Introduction: Various agents used in breast cancer chemotherapy provoke DNA double-strand breaks (DSBs). DSB repair competence determines the sensitivity of cells to these agents whereby aberrations in the repair machinery leads to apoptosis. Proteins required for this pathway can be detected as nuclear foci at sites of DNA damage when the pathway is intact. Here we investigate whether focus formation of repair proteins can predict chemosensitivity of breast cancer.

Methods: Core needle biopsy specimens were obtained from sixty cases of primary breast cancer before and 18-24 hours after the first cycle of neoadjuvant epirubicin plus cyclophosphamide (EC) treatment. Nuclear focus formation of DNA damage repair proteins was immunohistochemically analyzed and compared with tumor response to chemotherapy.

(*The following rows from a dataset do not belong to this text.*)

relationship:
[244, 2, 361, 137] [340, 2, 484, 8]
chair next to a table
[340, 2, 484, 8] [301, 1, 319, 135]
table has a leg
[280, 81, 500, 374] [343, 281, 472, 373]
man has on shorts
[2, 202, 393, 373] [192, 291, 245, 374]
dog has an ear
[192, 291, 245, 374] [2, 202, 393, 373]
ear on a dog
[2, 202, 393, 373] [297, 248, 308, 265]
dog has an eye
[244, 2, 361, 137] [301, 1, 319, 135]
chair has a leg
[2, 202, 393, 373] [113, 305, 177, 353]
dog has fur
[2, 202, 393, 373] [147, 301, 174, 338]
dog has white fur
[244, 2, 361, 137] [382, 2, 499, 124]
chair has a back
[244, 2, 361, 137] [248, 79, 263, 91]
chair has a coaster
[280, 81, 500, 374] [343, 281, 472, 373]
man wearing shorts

Results: EC treatment induced nuclear foci of gammaH2AX, conjugated ubiquitin, and Rad51 in a substantial amount of cases. In contrast, BRCA1 foci were observed before treatment in the majority of the cases and only decreased after EC in thirteen cases. The presence of BRCA1-, gammaH2AX-, or Rad51-foci before treatment or the presence of Rad51-foci after treatment was inversely correlated with tumor response to chemotherapy. DNA damage response (DDR) competence was further evaluated by considering all four repair indicators together. A high DDR score significantly correlated with low tumor response to EC and EC + docetaxel whereas other clinicopathological factors analyzed did not.

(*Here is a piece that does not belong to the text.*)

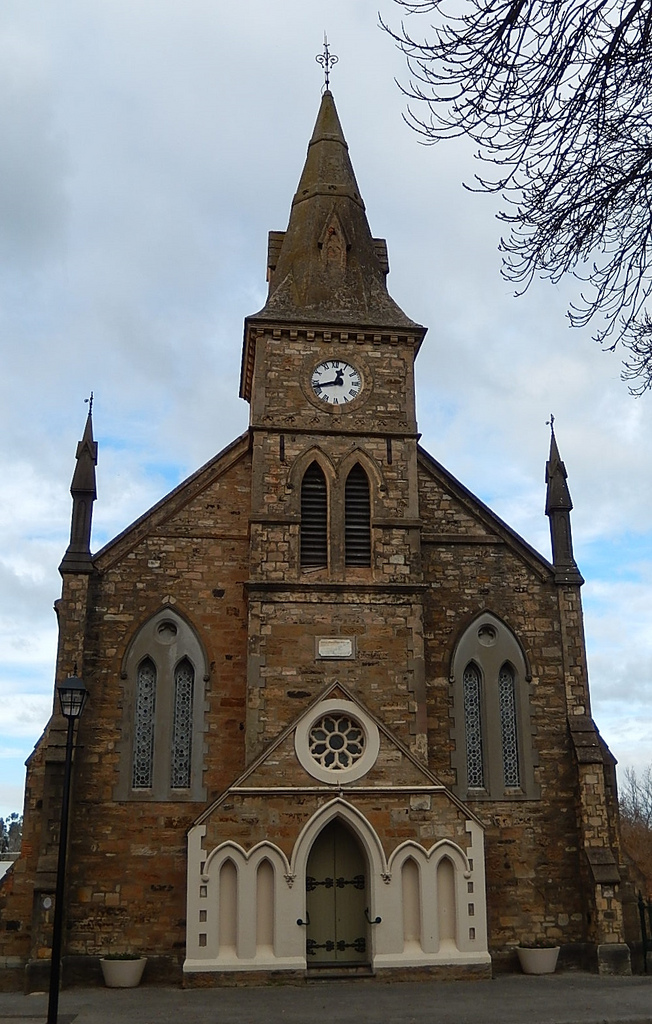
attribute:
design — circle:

Conclusions: High performing DDR focus formation resulted in tumor resistance to DNA damage-inducing chemotherapy. Our results suggested an importance of evaluation of DDR competence to predict breast cancer chemosensitivity, and merits further studying into its usefulness in exclusion of non-responder patients.

Figure 1

Immunohistochemistry controls and antibody specificity. (a) Immunohistochemical staining with control IgG for tumors after the first cycle of epirubicin plus cyclophosphamide (EC) treatment (upper panel). Lower panel shows Rad51 staining for morphologically diagnosed non-cancerous breast tissues (left upper part) and tumor (right lower part) after the first cycle of EC treatment. Although non-cancerous breast cells also expressed nuclear foci formation the number and intensity was significantly lower than that in tumor cells. (b and c) DNA damage-induced nuclear foci formations detected by antibodies used in the study. HeLa cells were either untreated (-), treated with 5 Gy ionizing radiation (IR) or 0.2 μg/ml epirubicin (Epi), incubated for three hours and fixed. Cells were then subjected either to immunofluorescent analyses with the indicated primary antibodies and (b) FITC- (green) or Rhodamine- (red) conjugated secondary antibodies, or (c) to the same protocol as that used in the tissue stain. For immunofluorescent analyses the nucleus was counterstained with DAPI. Ub, conjugated ubiquitin.

Figure 2

Nuclear focus formation in response to chemotherapy. Tumor specimens were obtained by core needle biopsy before and 18 to 24 hours after the first cycle of epirubicin plus cyclophosphamide (EC) treatment. Immunohistochemical findings from representative cases for γH2AX, conjugated ubiquitin (Ub), BRCA1, and Rad51 are shown. Graphs at right demonstrate changes in nuclear foci score after EC treatment in all cases analyzed. The red, blue, and black lines indicate cases with increased, decreased, and unchanged scores, respectively. The thickness of the lines proportionally reflects the number of cases. The thinnest line (γH2AX score 3 to 3) and the thickest line (Ub, score 0 to 0) represent 1 and 34 cases, respectively. n, number of cases analyzed.

Figure 3

Mean tumor volume reductions after (a) EC or (b) EC and DOC according to DDR score. Error bars represent standard deviation. Significance was analyzed by Tukey-Kramer test setting P < 0.05 as significance threshold. DDR, DNA damage response; DOC, docetaxel; EC, epirubicin plus cyclophosphamide.